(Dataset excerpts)
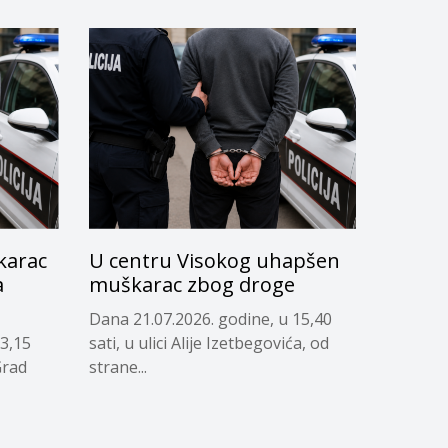
karac
U centru Visokog uhapšen
a
muškarac zbog droge
Dana 21.07.2026. godine, u 15,40
13,15
sati, u ulici Alije Izetbegovića, od
Grad
strane...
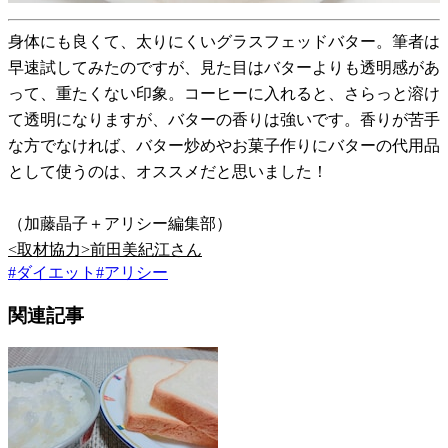
身体にも良くて、太りにくいグラスフェッドバター。筆者は
早速試してみたのですが、見た目はバターよりも透明感があ
って、重たくない印象。コーヒーに入れると、さらっと溶け
て透明になりますが、バターの香りは強いです。香りが苦手
な方でなければ、バター炒めやお菓子作りにバターの代用品
として使うのは、オススメだと思いました！
（加藤晶子＋アリシー編集部）
<取材協力>前田美紀江さん
#
ダイエット
#
アリシー
関連記事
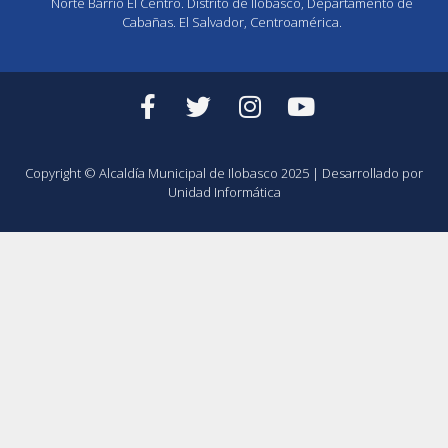
Norte Barrio El Centro. Distrito de Ilobasco, Departamento de
Cabañas. El Salvador, Centroamérica.
Copyright © Alcaldía Municipal de Ilobasco 2025 | Desarrollado por
Unidad Informática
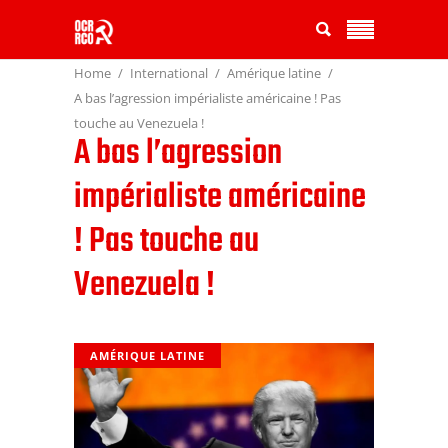
Home
International
Amérique latine
A bas l’agression impérialiste américaine ! Pas
touche au Venezuela !
A bas l’agression
impérialiste américaine
! Pas touche au
Venezuela !
AMÉRIQUE LATINE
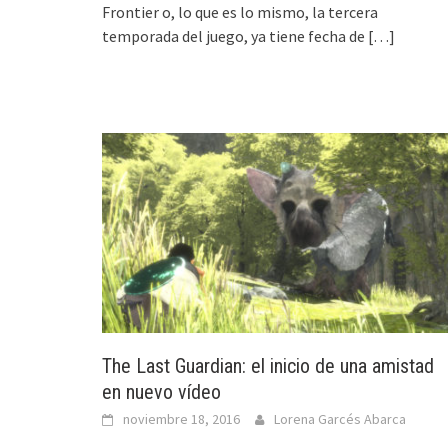
Frontier o, lo que es lo mismo, la tercera
temporada del juego, ya tiene fecha de
[…]
The Last Guardian: el inicio de una amistad
en nuevo vídeo
noviembre 18, 2016
Lorena Garcés Abarca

(Written task) Copy the lines from the one containing "Frontier o, lo que es lo mismo, la tercera" through the end of the items, character for character.

(Output below)
Frontier o, lo que es lo mismo, la tercera
temporada del juego, ya tiene fecha de
[…]
The Last Guardian: el inicio de una amistad
en nuevo vídeo
noviembre 18, 2016
Lorena Garcés Abarca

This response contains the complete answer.